Somos miembros de una sociedad mediocre y afanada, en todos los aspectos de la existencia. Así en la educación: menos pensamiento humanístico, menos formación artística, menos deliberación, menos pensamiento crítico, menos conocimiento de nuestros estudiantes, menos desarrollo de capacidades críticas y de empatía con los demás. Para eso no hay tiempo, en épocas de productividad y efectismo educativo: el tiempo de los estudiantes dedicado a una formación básica en humanidades y artes es visto como un despilfarro, a favor de una formación cada vez más específica y más concentrada en el conocimiento para la realización efectiva de procesos puntuales. Como decía recientemente un ilustre burgomaestre de una de las ciudades con mayor desigualdad social del país…

Que la formación humanística y artística puedan evitar que sucedan en la sociedad actos atroces, lo dudo. Solo somos seres atroces que, con el fin de saciar nuestros deseos y ambiciones, somos capaces de poner todo el conocimiento, todas las artes, toda la sabiduría al servicio de la instrumentalización de los seres humanos. Además, se dice que los más refinados criminales, dilectos en la más alta perversión, suelen ser conocedores de las finas artes e incluso suelen tener excelentes modales y muy buen gusto. Sin embargo, probablemente una sociedad más formada en el rigor argumentativo, en la capacidad crítica, en la capacidad de ponerse en los zapatos de otro, será más capaz de sentir desprecio por la impunidad, y será incapaz de acoger o encubrir miembros que actúen tomando atajos, que vivan en la mentira cotidiana, que vean a sus conciudadanos como simples instrumentos de sus acciones personales. La virtud del argumento filosófico es que transforma a quien asume su proceder racional como forma de convivencia y huye de la arbitrariedad; la formación en artes a veces nos confronta con cosas terribles y nos enseña a desarrollar la capacidad de sentir momentáneamente el padecimiento de otra persona. Quienes insistimos en la necesidad de formar, en todos los niveles y momentos de la educación, en las humanidades y en las artes creemos en esta potencia transformadora de estos campos del conocimiento y de la existencia.

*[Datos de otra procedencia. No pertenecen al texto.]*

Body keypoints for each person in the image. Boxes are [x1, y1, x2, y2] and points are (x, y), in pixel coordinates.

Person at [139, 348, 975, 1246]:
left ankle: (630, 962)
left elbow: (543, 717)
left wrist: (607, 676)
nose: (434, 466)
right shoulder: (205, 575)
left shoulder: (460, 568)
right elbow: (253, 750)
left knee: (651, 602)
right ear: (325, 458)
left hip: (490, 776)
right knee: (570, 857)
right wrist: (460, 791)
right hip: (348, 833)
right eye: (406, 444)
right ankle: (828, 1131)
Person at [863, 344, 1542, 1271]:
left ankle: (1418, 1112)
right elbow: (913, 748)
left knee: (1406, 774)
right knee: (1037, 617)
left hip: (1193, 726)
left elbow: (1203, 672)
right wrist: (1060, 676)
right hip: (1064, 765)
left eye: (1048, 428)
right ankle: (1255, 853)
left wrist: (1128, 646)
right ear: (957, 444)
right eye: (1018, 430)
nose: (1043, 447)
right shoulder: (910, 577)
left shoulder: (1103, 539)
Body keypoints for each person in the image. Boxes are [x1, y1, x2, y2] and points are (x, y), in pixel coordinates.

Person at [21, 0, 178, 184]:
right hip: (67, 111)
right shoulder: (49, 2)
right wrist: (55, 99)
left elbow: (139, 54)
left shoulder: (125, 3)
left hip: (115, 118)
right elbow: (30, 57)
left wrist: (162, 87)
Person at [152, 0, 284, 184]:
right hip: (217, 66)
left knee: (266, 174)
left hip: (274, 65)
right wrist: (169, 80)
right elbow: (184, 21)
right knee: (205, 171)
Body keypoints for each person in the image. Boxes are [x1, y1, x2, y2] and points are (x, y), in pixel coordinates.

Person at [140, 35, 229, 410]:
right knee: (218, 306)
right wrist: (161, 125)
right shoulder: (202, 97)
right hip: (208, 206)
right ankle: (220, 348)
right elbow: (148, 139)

Hay que reconocer el oportunismo político, y en contados casos la auténtica angustia afanada, de algunos funcionarios que con el horror de los hechos exigen penas ejemplares  que sacien nuestra sed de venganza, para ver si así logramos olvidar y saldar cuentas y pasar anestesiados a la estupidez cotidiana de los escándalos de los mismos políticos, de las noticias de moda, de la vanidad de los ilustres ciudadanos. Propongo más bien que sometamos a los autores de las atrocidades que más nos avergüenzan, a un cuidadoso examen y estudio y escrutinio, para que nos ayuden a comprender cómo es posible que nuestra sociedad, nuestro sistema educativo, nuestras costumbres y nuestra cultura sean [seamos] capaces de formar y dejar prosperar este tipo de ciudadanos que, de igual forma, hacen parte de nuestra cotidianidad.
*Profesor. Departamento de Humanidades.